■ ACTIVITY 1
Summarize the music composition course page in three sentences.
■ ACTIVITY 2
Pick up the music composition course page after its last sentence and keep writing it.

──────── GIVEN TEXT

Level 1: Craft of Music Composition



The Truth About Your Ability to Learn How to Compose Music 


Anybody can learn to compose music, but to be an effective composer you need to develop the right skills and you need to practice.  Talent and drive is important, but it's not enough to bring out your full potential as a composer.

While it's true that some composers have created music without knowing how to read music, these composers are exceedingly rare. The truth is, if you're going to be an effective composer, you must learn to read music. In the realm of classical music, there are no composers who have succeeded without learning to notate music.

Before You Begin This Course

This course is for the composer who wants a traditional training program that allows them to move at their own pace.

This is the Second Edition of our highly popular Level 1: Craft of Music Composition course.

────────────────
──────── DATA SECTION

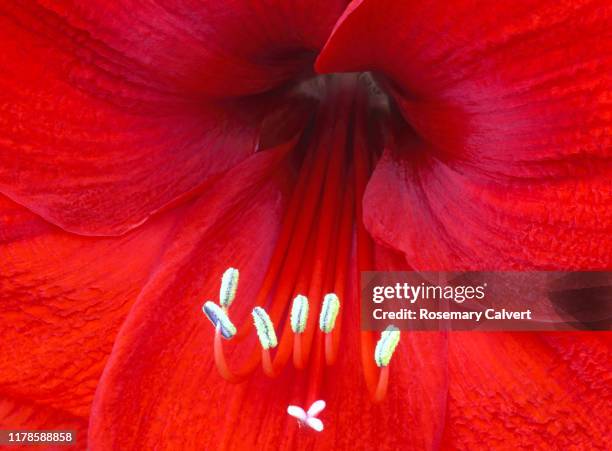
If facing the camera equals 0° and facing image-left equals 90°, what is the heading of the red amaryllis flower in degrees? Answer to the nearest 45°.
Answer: approximately 0°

────────────────

■ WRITTEN ANSWER 1
Anyone can learn to compose music, but being an effective composer takes the right skills and practice, since talent and drive alone won't bring out your full potential. Some composers have written music without being able to read it, but they are exceedingly rare, and in classical music no composer has succeeded without learning to notate music. The course is a self-paced traditional training program, and this is the Second Edition of the popular Level 1: Craft of Music Composition course.

■ WRITTEN ANSWER 2
The course is released on a regular schedule with two lessons delivered by the end of each month. Depending on when you sign up, you'll get more than one lesson immediately delivered to you.

You'll get any updates to the course that are available for the entire time that you're signed up for the course. Sign up is for a year, so you can download all of the files as they become available.

Expectations of Students Taking the Music Composition Level 1 Course 


This course expects that you can already compose music. If this is not the case, take some time to learn about the musical staff and the notes of the treble and the bass clef.

Before starting this course, you should be comfortable with the following procedures:

1) Build and recognize basic triads and seventh chords
2) Recognize and identify key signatures. Instant recognition is not required, but it certainly helps.
3) Read and write music notation
4) Clap notated rhythms

Essentially, students should understand the basics of music notation, including key signatures, time signatures, note recognition in bass and treble clefs, and common score indicators before taking this course.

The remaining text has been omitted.